*** Opening of GIVEN TEXT ***
Rodrigo H. · Counter Notes
Iso E Super is the most quietly important aroma chemical in modern perfumery. If you understand it, you understand why so many post-2010 designer fragrances feel familiar on first sniff, they are all built on the same structural molecule, with different decorations layered on top.
If you are curious enough to want a reference for what the molecule actually smells like in isolation, Molecule 01 is the only bottle that gives you that experience cleanly. Everything else uses it as a supporting note. The educational value of wearing Molecule 01 for a week, then revisiting fragrances you already own, is genuinely high, you start hearing the same molecule underneath compositions you thought you already knew.
Common questions
+What does Iso E Super smell like?
A soft, transparent, woody-amber. Slightly velvety, slightly cocoa-coated, never loud. The cleanest reference is to wear Molecule 01 from Escentric Molecules, it is approximately 65% Iso E Super and almost nothing else. Once you know the smell in isolation, you start hearing it underneath dozens of mainstream fragrances.
+Why is Iso E Super in so many fragrances?
Three reasons. First, the patent expired in the early 2000s, so anyone can use it without licensing fees. Second, it amplifies other notes in a composition without competing for attention, perfumers can extend longevity and projection without changing the brief. Third, it produces a warm, “skin-like” effect that mainstream consumers respond to in blind testing. The result: it has quietly become the default structural note in post-2015 designer perfumery.
+Can I be anosmic to Iso E Super?
Yes, this is documented. Roughly 20% of people are anosmic (smell-blind) to at least one of the major Iso E Super isomers. If you have ever tried Molecule 01 and thought “I cannot smell anything” while everyone around you commented on it, that is probably why. The good news: this anosmia is selective, most people who cannot smell one isomer can still smell others, so they can still appreciate fragrances using the molecule.
+Is Iso E Super the same thing as Iso Super?
Closely related but not identical. Iso E Super refers specifically to the IFF-original molecule with a particular isomer ratio. After the patent expired, other manufacturers (Givaudan, Symrise, Firmenich) produced structurally similar molecules under names like Iso Super Gamma, Galaxolide variants, and proprietary trade names. Most modern fragrances use a mix of these, true Iso E Super is more expensive and tends to appear in higher-tier compositions.
+Is Molecule 01 worth buying just to smell Iso E Super?
For anyone who wears fragrance with intention, yes. Molecule 01 is the only bottle that gives you a clean reference for what Iso E Super smells like on its own, which permanently changes how you experience every other fragrance you own. It is also a perfectly wearable scent in its own right, soft, modern, polarising in the best way. The 200ml bottle costs around $200 and lasts most wearers two to three years.
+Why does Iso E Super smell different on different people?
Iso E Super interacts strongly with skin sebum, the body’s natural oil. Sebum composition varies significantly person to person, driven by hormones, diet, age, and skin pH. The molecule “blooms” differently as it reacts with these oils, which is why two people wearing Molecule 01 can smell almost completely different fragrances four hours into wear. This is also part of why fragrances heavy in the molecule (Sauvage, Fierce) are so divisive, wearer reactions vary more than for traditional natural-material compositions.
*** Close of GIVEN TEXT ***
> **TASKS TO COMPLETE**
1. Condense the paragraph beginning "Three reasons." in the Iso E Super text into a short list that keeps its main facts.
2. Report every line in the entries that contains the word "pressure".
*** Opening of AVAILABLE DATA ***
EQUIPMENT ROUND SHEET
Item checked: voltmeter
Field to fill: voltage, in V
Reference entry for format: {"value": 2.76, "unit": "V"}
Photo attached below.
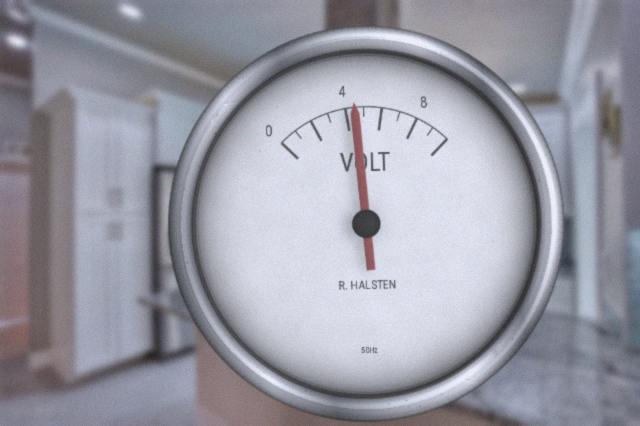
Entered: {"value": 4.5, "unit": "V"}
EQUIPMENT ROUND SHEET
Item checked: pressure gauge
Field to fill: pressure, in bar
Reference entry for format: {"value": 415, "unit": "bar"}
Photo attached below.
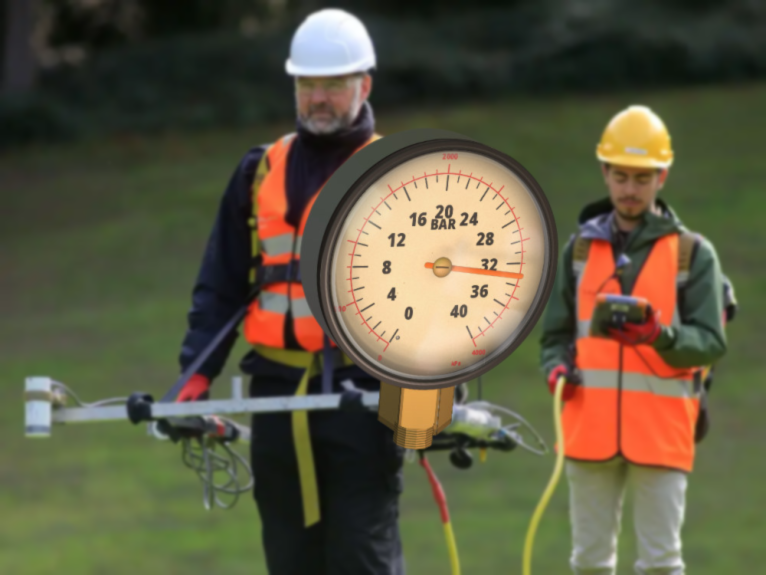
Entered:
*** Close of AVAILABLE DATA ***
> **ANSWERS BELOW**
1.
- The patent expired in the early 2000s, so anyone can use the molecule without licensing fees.
- It amplifies other notes without competing for attention. This lets perfumers extend longevity and projection without changing the brief.
- It produces a warm, "skin-like" effect that mainstream consumers respond to in blind testing.
- As a result, it has quietly become the default structural note in post-2015 designer perfumery.

2.
Item checked: pressure gauge
Field to fill: pressure, in bar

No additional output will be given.